» DIRECTIVES
[a] According to the mailing-list excerpt, what would adding is_single_buffered() or is_double_buffered() to variant let you do?
[b] List each distinct form in which a person's name appears in the mailing-list excerpt, in order of first appearance.

» DOCUMENT EXCERPT
>> begin

Phil Endecott wrote:
The situation re. expected is unfortunate. I believe really the review should have waited for it to be completed. Peter's comment that if it is decided that it needs to be reviewed then he would remove it and never resubmit it was ... surprisingly undiplomatic?
To be clear, what I meant was that if the acceptance conditions for `variant` included that `expected` should not be added without a review, then I would not add it without a review, not that I would never resubmit if there was interest.
Thank you, Phil, for your review. Phil Endecott wrote:
- I would love to have some way to get a warning or error if the double storage mode had been triggered, or to disable that mode (with an error).
I was thinking of addressing this by adding either static constexpr bool variant<T...>::is_single_buffered(); or static constexpr bool variant<T...>::is_double_buffered(); (not sure which spelling is better), so that you can static_assert that your variants are never double-buffered.
On 8/04/2019 05:03, Peter Dimov wrote:
Phil Endecott wrote:
- I would love to have some way to get a warning or error if the double storage mode had been triggered, or to disable that mode (with an error).

>> end

[Stored items from a collection]
>> begin

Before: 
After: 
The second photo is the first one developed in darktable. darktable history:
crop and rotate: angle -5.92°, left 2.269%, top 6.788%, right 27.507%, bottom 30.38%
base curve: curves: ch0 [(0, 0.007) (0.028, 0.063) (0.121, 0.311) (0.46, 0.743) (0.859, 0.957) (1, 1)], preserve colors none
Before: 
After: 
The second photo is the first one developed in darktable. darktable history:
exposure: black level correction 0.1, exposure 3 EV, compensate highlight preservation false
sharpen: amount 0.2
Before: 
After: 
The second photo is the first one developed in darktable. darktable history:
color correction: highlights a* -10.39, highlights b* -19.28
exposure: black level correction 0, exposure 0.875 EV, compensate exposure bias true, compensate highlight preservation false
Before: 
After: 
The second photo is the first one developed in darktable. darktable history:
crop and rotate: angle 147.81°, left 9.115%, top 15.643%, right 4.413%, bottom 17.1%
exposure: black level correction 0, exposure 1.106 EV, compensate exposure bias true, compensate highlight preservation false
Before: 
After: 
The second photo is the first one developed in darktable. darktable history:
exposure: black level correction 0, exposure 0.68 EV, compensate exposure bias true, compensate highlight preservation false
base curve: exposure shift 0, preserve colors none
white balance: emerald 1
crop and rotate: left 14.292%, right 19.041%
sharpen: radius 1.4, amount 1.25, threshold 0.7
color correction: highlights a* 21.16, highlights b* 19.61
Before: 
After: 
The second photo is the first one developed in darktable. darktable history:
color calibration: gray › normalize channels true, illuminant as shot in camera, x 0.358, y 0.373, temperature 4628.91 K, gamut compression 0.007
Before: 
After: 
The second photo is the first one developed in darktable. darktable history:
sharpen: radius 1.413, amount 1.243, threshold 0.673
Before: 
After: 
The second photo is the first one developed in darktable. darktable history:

>> end

» OUTPUTS IN ORDER
[a] It would let you static_assert that your variants are never double-buffered.

[b] Phil Endecott, Peter, Phil, Peter Dimov